The faculty members spearheading this project come from departments across the University, but all are members of the Michigan Institute for Computational Discovery and Engineering (MICDE), which was launched in 2013.

“MICDE is the home at U-M of the so-called third pillar of scientific discovery, computational science, which has taken its place alongside theory and experiment,” said Krishna Garikipati, MICDE’s associate director for research.

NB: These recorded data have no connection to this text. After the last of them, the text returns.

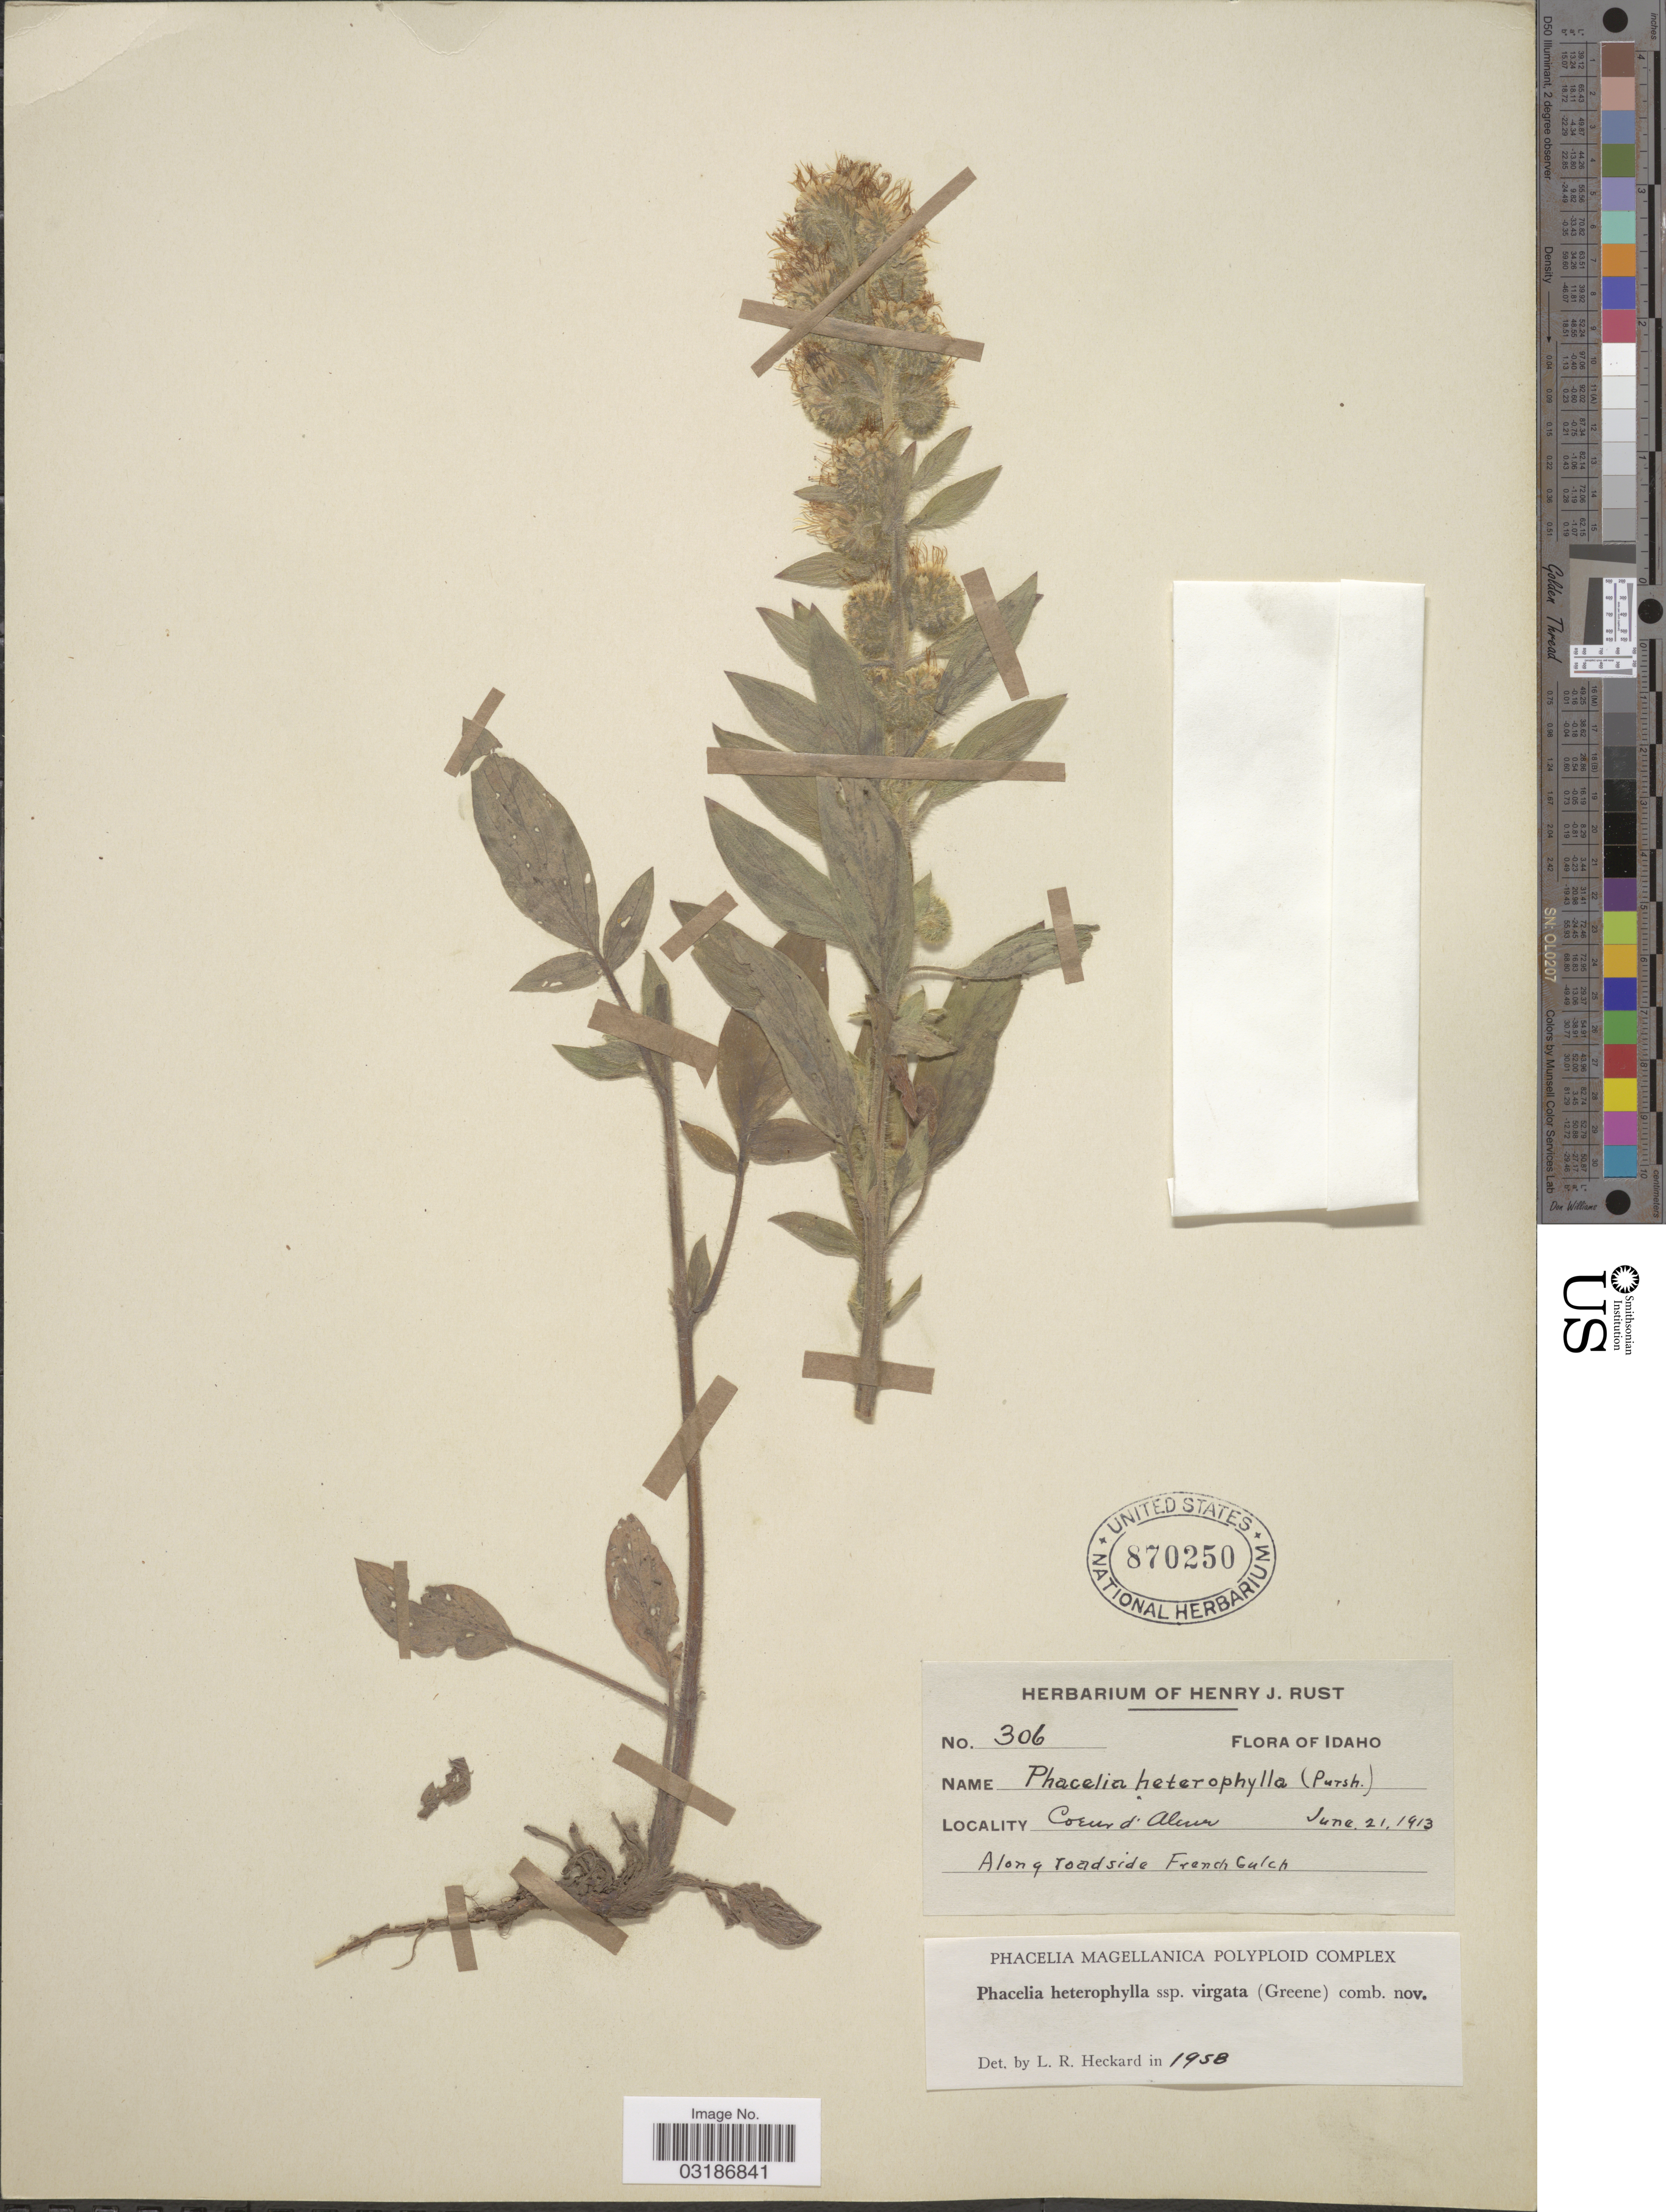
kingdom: Plantae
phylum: Tracheophyta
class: Magnoliopsida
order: Boraginales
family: Hydrophyllaceae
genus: Phacelia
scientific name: Phacelia heterophylla subsp. virgata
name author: (Greene) Heckard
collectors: ex herb. Henry J. Rust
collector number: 306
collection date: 1913-06-21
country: United States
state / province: Idaho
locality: Coeur d'Alene. Along roadside French Gulch.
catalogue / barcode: US 870250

The following projects will be the first to utilize the new computing capabilities:

  • Cardiovascular disease. Noninvasive imaging such as MRI and CT scans could enable doctors to deduce the stiffness of a patient’s arteries, a strong predictor of diseases such as hypertension. By combining the scan results with a physical model of blood flow, doctors could have an estimate for arterial stiffness within an hour of the scan. The study is led by Alberto Figueroa, the Edward B. Diethrich M.D. Research Professor of Biomedical Engineering and Vascular Surgery.
  • Turbulence. When a flow of air or water breaks up into swirls and eddies, the pure physics equations become too complex to solve. But more accurate turbulence simulation would speed up the development of more efficient airplane designs. It will also improve weather forecasting, climate science and other fields that involve the flow of liquids or gases. Duraisamy leads this project.
  • Clouds, rainfall and climate. Clouds play a central role in whether the atmosphere retains or releases heat. Wind, temperature, land use and particulates such as smoke, pollen and air pollution all affect cloud formation and precipitation. Derek Posselt, an associate professor of atmospheric, oceanic and space sciences, and his team plan to use computer models to determine how clouds and precipitation respond to changes in the climate in particular regions and seasons.
  • Dark matter and dark energy. Dark matter and dark energy are estimated to make up about 96 percent of the universe. Galaxies should trace the invisible structure of dark matter that stretches across the universe, but the formation of galaxies plays by additional rules – it’s not as simple as connecting the dots. Simulations of galaxy formation, informed by data from large galaxy-mapping studies, should better represent the roles of dark matter and dark energy in the history of the universe. August Evrard and Christopher Miller, professors of physics and astronomy, lead this study.
  • Material property prediction. Material scientists would like to be able to predict a material’s properties based on its chemical composition and structure, but supercomputers aren’t powerful enough to scale atom-level interactions up to bulk qualities such as strength, brittleness or chemical stability. An effort led by Garikipati and Vikram Gavini, a professor and an associate professor of mechanical engineering, respectively, will combine existing theories with the help of data on material structure and properties.

“It will enable a fundamentally new description of material behavior—guided by theory, but respectful of the cold facts of the data. Wholly new materials that transcend metals, polymers or ceramics can then be designed with applications ranging from tissue replacement to space travel,” said Garikipati, who is also a professor of mathematics.